Gold slides below $4,500 as dollar firms on Iran talks doubts and hawkish Fed repricing

    by VT Markets
    /
    May 28, 2026

    Gold fell more than 1% on Wednesday as the US Dollar recovered and risk appetite turned neutral on speculation that US-Iran negotiations could stall. XAU/USD was trading at $4,443, its lowest level since March 30, after demand for the Greenback firmed when Donald Trump said there would be no sanctions relief unless Iran gives up uranium. The White House also denied an Iranian state TV report on the contents of a draft sent to US negotiators, while the US Dollar Index (DXY) rose 0.06% to 99.20. Elsewhere, the Reserve Bank of New Zealand (RBNZ) held rates with hawkish guidance, keeping the door open to increases tied to an energy shock from the Middle East conflict.

    In US rates markets, Federal Reserve commentary and repricing of policy expectations weighed on bullion, with Prime Terminal showing a nearly 50% probability of a hike towards year-end under Fed chair Kevin Warsh.

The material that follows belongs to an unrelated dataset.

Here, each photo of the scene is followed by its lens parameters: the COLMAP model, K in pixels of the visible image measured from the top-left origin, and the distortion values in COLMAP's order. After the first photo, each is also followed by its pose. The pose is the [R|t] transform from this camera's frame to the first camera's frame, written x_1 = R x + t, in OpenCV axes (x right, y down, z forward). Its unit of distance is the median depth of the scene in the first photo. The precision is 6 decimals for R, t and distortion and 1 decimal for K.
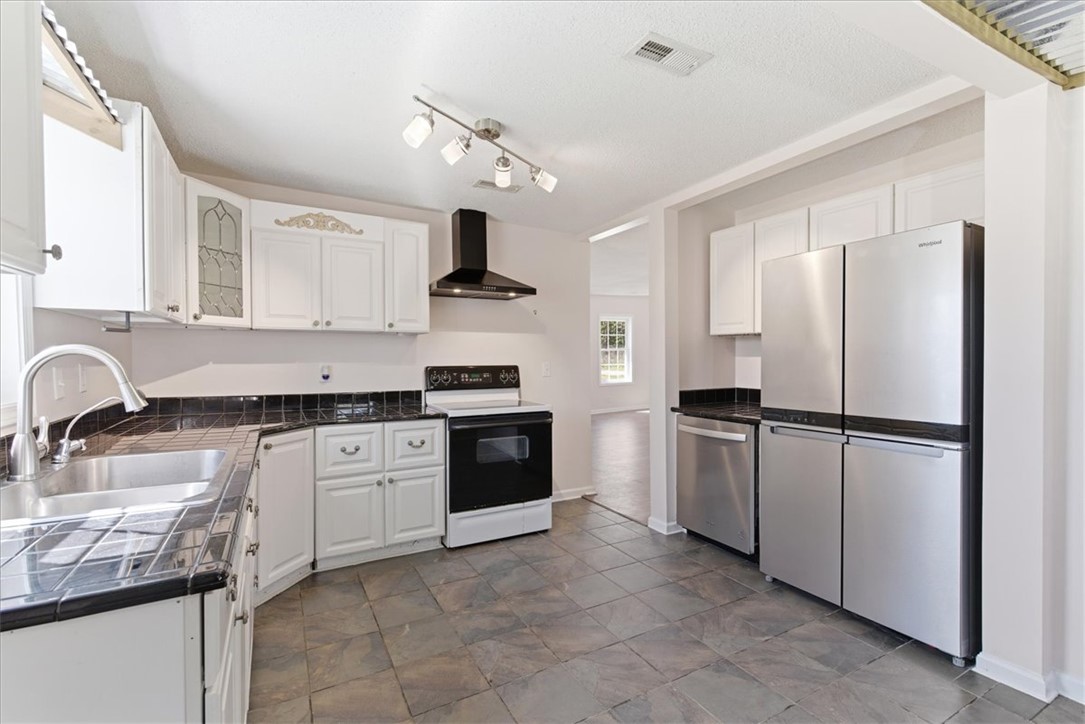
lens RADIAL K [[488.9, 0, 542.5], [0, 488.9, 362.0], [0, 0, 1]] dist [-0.000082, -0.000163]
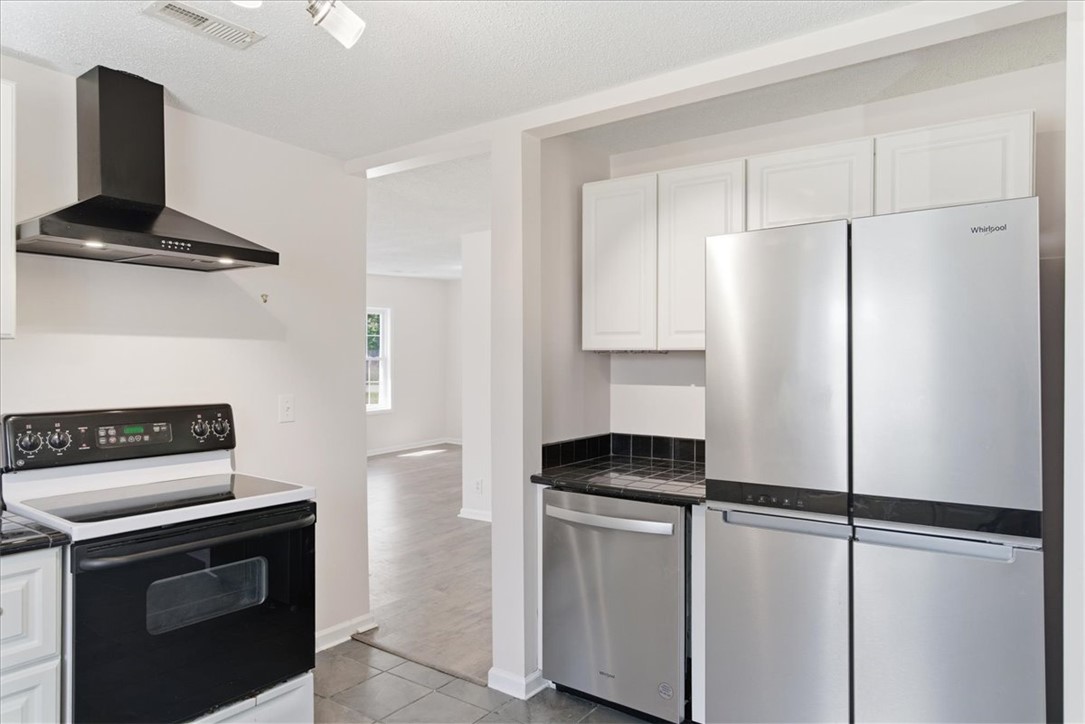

Labour indicators were mixed: the ADP Employment Change four-week average eased to 35.75K from a revised 40.75K. On the charts, gold dipped to $4,401 before a modest rebound, with support at $4,400 and then $4,098, while resistance sits at $4,500, $4,550 and $4,600; the 50-day SMA is at $4,636. Central bank demand remains a structural backdrop, with purchases of 1,136 tonnes worth around $70 billion in 2022.

    Technical Outlook and Downside Risks

    Given the sharp break below the $4,500 level, we see the path of least resistance for gold as being lower in the immediate term. The strength in the US Dollar is the primary headwind, and we anticipate this trend will continue. The technical picture is deteriorating, with the Relative Strength Index (RSI) showing strong downward momentum without being oversold, suggesting there is more room to fall.

    Macro Drivers and Strategy

    The market is reacting to persistent inflation and the resulting hawkish stance from central banks, not just in the US. Recent data confirms this, with the latest US Core PCE reading for April coming in at 2.9%, stubbornly above the Fed’s target. Consequently, pricing from the CME FedWatch Tool now indicates a nearly 60% probability of at least one more rate hike by the end of 2026, which will continue to support the dollar and pressure non-yielding assets like gold.

    Geopolitical tensions, like the situation with Iran, are currently causing a flight to the safety of the US Dollar rather than gold. This is a crucial shift in market behavior that we must respect. Historically, a stronger dollar during geopolitical uncertainty has often capped gold rallies, a pattern we’ve seen repeatedly since the rate-hike cycle began in the early 2020s.

    For the coming weeks, we are positioning for further weakness and view rallies toward $4,500 as selling opportunities. We recommend buying put options with strike prices near the $4,400 support level, targeting expirations in late June or July 2026. This strategy offers a defined-risk way to profit from a potential move down towards the next major support zone around $4,100.

    Given that the Gold Volatility Index (GVZ) has risen to 18.5, indicating increased uncertainty, using spreads may be more cost-effective. A bear put spread, such as buying a $4,400 put and selling a $4,250 put, would lower the entry cost. This approach is prudent if we expect a measured decline rather than a complete price collapse.

    We will be closely watching this week’s US jobs report and GDP figures for any signs of economic weakness. Any data that forces the Federal Reserve to reconsider its hawkish posture could cause a sharp reversal in both the dollar and gold. A softer-than-expected jobs number, for instance, would be a signal for us to reduce our bearish exposure quickly.